───── Fragmento presentado

En su recorrido, hace amigos. Fiel a su consigna prefiere a los no judíos: ya ha habido demasiados en su vida. Uno de esos amigos no judíos es Farley, despreocupado y brillante atleta que gana   con aparente facilidad las competencias entre escuelas. Torpe en la pista, Ira lo admira y se regocija con sus éxitos.  Sobre todo, agradece su manera tranquila de aceptarlo y lo siente más cerca de su corazón por eso.  Pero un día se produce un quiebre: proclive a los pequeños robos tan frecuentes en las aulas, Ira roba la costosa pluma estilográfica de un compañero rico- todos van a la escuela pública- y en un gesto de devoción se la regala a Farley unos días más tarde. Una vez descubierto, recibe una dolorosa lección sobre las diferencias entre el mundo viejo y el nuevo. Mientras el director de la escuela lo ve como la pilatuna de un chico que debe ser corregida con una ejemplarizante expulsión, su padre descarga sobre él el martillo judío de la culpa y el castigo que le pesará durante una parte de su vida como una carga de plomo: una razón más para alejarse de esa atmósfera opresiva.

El tiempo recobrado

“Recobrar el tiempo”, como si estuviera acumulado y bien guardado en alguna parte. Empresa  inútil esa. Sin embargo todos se empecinan, sean escritores o no. Ese empeño se expresa por todas partes: en el cancionero popular y en la gran poesía; en las conversaciones de café y en las cartas de amor o desamor. En sus conversaciones con la computadora Ecclesias, el anciano Ira vuelve una y otra vez sobre el asunto. Por ejemplo, en la memoria del aparato, el episodio del  robo y sus secuelas queda registrado así:

“Pero lo sabía, o creía que lo sabía, al menos en parte, pero todo eso era demasiado, demasiado confuso ahora, demasiado indescriptible, sí, no solo el robo de la cartera, de las plumas, de las reglas y transportadores. No, había llegado demasiado lejos en su interior, sin remordimientos, cruel e incorregible, el robo de las plumas solo era una parte de lo prohibido que sentía dentro de sí, solo una parte del mal corrosivo. El robar se superaba pronto; puede que nunca volviese a robar, que nunca volviese a robar realmente algo de otra persona. En eso tenía la facultad de elegir. Lo otro estaba amalgamado, fundido con el éxtasis corporal, con un nombre que nunca debía pronunciar. Lo otro no podía negarse a hacerlo”.

──────────

Contesta estas preguntas con datos del fragmento sobre Ira:
1. ¿En qué sobresale Farley?
2. ¿Qué objeto le roba Ira a un compañero rico y a quién se lo regala?
3. ¿Cómo se llama la computadora con la que conversa el anciano Ira?
Responde apoyándote solo en el fragmento sobre Ira.

───── Información proporcionada

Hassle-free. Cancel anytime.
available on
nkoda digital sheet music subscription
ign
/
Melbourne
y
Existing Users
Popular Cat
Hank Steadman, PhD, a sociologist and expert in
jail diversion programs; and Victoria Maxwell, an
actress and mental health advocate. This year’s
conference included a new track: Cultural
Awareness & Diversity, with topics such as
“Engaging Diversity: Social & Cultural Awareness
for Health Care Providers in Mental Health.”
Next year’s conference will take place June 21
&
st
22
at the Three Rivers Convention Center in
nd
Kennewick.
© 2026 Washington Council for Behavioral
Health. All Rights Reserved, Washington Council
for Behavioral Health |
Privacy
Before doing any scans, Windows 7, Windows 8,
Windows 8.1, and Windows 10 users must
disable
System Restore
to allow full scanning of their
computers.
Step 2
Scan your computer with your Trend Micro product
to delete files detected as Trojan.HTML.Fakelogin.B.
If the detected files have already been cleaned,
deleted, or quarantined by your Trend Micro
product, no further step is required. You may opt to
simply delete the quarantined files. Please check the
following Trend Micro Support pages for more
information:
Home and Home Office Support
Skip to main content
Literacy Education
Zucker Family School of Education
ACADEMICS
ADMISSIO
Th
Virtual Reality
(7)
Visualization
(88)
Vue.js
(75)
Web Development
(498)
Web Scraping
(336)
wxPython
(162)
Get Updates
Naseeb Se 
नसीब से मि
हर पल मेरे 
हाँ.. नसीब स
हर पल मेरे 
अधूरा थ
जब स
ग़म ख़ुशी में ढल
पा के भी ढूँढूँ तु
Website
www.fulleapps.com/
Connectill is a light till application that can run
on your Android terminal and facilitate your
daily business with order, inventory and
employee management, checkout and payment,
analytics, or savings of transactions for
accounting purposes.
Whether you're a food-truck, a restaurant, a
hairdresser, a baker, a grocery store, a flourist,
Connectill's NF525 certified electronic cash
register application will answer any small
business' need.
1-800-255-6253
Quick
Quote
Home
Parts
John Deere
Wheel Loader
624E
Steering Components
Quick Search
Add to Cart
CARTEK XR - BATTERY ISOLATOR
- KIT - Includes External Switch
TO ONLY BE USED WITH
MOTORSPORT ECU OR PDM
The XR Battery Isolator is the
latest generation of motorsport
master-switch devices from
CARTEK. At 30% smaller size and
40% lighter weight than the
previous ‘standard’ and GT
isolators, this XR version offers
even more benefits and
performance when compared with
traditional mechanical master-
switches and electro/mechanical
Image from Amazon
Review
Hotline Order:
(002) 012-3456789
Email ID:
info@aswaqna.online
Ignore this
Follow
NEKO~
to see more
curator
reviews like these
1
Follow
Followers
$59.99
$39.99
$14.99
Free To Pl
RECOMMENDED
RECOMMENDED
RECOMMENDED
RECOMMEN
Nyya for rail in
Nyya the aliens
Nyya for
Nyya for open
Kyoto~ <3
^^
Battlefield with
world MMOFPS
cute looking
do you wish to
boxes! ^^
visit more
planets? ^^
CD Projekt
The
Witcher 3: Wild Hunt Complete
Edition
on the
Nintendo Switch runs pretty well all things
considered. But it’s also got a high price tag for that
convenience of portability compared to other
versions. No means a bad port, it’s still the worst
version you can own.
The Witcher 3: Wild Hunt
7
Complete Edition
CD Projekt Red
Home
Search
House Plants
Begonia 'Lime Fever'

──────────

Solución del ejercicio.
1. Farley es un brillante atleta que gana con aparente facilidad las competencias entre escuelas.
2. Ira le roba una costosa pluma estilográfica y unos días más tarde se la regala a Farley.
3. La computadora se llama Ecclesias.